Mato Grosso tem hoje 57 unidades penais onde se espremem 10.800 presos. São 6,5 mil a mais do que a capacidade máxima. Na Penitenciária Central do Estado, em Cuiabá, que é a maior unidade, os atuais 1.800 presos se apertam nas 900 vagas disponíveis.
O número de agentes penitenciários está diretamente relacionado à segurança nos presídios, uma vez que uma quantidade maior sempre acaba inibindo fugas e rebeliões – além da entrada de drogas, celulares e até armas brancas. Em razão da pressão que sofrem no dia-a-dia, os agentes marcaram paralisações como uma forma de forçar o governo a contratar mais gente.
Em Mato Grosso, mais de 60% dos 10,8 mil presos são “provisórios”, ou seja, estão na cadeia ou na penitenciária aguardando julgamento pelos mais diversos crimes. O percentual é bem superior à média nacional: segundo o Ministério da Justiça, 41% dos presos brasileiros são provisórios.
De acordo com o secretário de Estado de Justiça e Direitos Humanos, Márcio Dorilêo, o número de presos de Mato Grosso é muito flutuante devido a esse fator, mas a “falta de investimentos em gestões anteriores” deixou o sistema estagnado. “Vamos criar mais de duas mil vagas nos próximos dois anos, mas o déficit hoje é 6,5 mil”, afirmou.
Segundo ele, o problema só não é maior em razão de medidas judiciais alternativas à prisão, como o uso de tornozeleiras eletrônicos e liberdades condicionais. As audiências de custódia, em que um juiz decide pela liberdade ou não de presos “menos perigosos”, também minimizaram a situação desde que foram implantadas em Mato Grosso, em julho do ano passado. “As audiências de custódia são muito importantes no contexto brasileiro, já que somos o quarto país do mundo que mais encarcera”, afirmou.
Para Márcio Dorilêo, essa lógica não vai mudar tão cedo, em razão dos altos índices de criminalidade. "A segurança pública é uma prioridade da nossa gestão, então estamos nos preparando para aumentar os investimentos não apenas nas polícias, mas na qualidade do encarceramento”, afirmou.
A comparação dos orçamentos das secretarias de Segurança, que é a que combate o crime, com a de Justiça, que é a que cuida dos presos, mostra isso claramente. Enquanto a primeira tem hoje R$ 2,2 bilhões para gastar, a de Justiça tem R$ 400 milhões.

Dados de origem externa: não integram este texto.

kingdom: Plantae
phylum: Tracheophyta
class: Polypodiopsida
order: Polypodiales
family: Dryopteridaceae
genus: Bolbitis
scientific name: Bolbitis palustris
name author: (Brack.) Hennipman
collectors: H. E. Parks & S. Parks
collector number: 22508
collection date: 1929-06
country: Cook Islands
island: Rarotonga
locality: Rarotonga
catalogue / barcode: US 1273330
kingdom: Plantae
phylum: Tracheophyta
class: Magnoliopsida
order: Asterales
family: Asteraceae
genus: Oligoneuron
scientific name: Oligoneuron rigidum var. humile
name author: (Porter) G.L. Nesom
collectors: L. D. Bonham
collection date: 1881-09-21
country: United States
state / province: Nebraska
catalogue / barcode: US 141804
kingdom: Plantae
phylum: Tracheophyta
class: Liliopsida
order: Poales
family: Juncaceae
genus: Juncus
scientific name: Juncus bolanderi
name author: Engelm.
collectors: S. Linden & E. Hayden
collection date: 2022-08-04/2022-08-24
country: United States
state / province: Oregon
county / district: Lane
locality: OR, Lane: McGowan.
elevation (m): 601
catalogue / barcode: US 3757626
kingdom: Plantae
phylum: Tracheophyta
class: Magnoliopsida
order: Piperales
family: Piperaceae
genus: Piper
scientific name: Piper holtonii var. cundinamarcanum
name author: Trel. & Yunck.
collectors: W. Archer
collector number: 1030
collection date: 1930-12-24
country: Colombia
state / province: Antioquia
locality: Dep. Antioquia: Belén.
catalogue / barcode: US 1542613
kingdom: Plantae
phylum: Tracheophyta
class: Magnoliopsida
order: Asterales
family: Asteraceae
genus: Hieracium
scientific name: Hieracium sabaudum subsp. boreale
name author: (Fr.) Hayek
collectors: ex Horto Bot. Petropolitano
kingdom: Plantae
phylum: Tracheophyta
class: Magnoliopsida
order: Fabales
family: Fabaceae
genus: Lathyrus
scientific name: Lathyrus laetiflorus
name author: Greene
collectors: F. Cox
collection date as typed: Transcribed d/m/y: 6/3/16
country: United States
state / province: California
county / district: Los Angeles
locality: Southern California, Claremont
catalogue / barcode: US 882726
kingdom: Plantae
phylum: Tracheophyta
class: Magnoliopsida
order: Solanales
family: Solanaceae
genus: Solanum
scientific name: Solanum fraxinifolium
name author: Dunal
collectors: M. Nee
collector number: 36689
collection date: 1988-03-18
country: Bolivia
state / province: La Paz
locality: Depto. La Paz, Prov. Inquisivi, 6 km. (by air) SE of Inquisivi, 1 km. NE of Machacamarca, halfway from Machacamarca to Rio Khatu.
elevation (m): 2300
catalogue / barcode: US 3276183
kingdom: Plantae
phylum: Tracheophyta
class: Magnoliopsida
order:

PARCERIAS - Segundo ele, o Governo do Estado estuda fazer novas parcerias com a iniciativa privada para utilizar a mão-de-obra de presidiários e tentar diminuir os custos com cada “reeducando”, que hoje é de R$ 2,5 mil por mês. Há hoje, em Mato Grosso, cinco presídios em construção: em Peixoto de Azevedo (260 vagas); Porto Alegre do Norte (300 vagas); Sapezal (300 vagas); Juína (170 vagas); e Várzea Grande (1.008 vagas).
Quando pronta, dentro de dois anos, a unidade de Várzea Grande será a maior de Mato Grosso. Ela vai custar R$ 24 milhões, sendo R$ 19 milhões do governo federal e R$ 5 milhões dos cofres estaduais.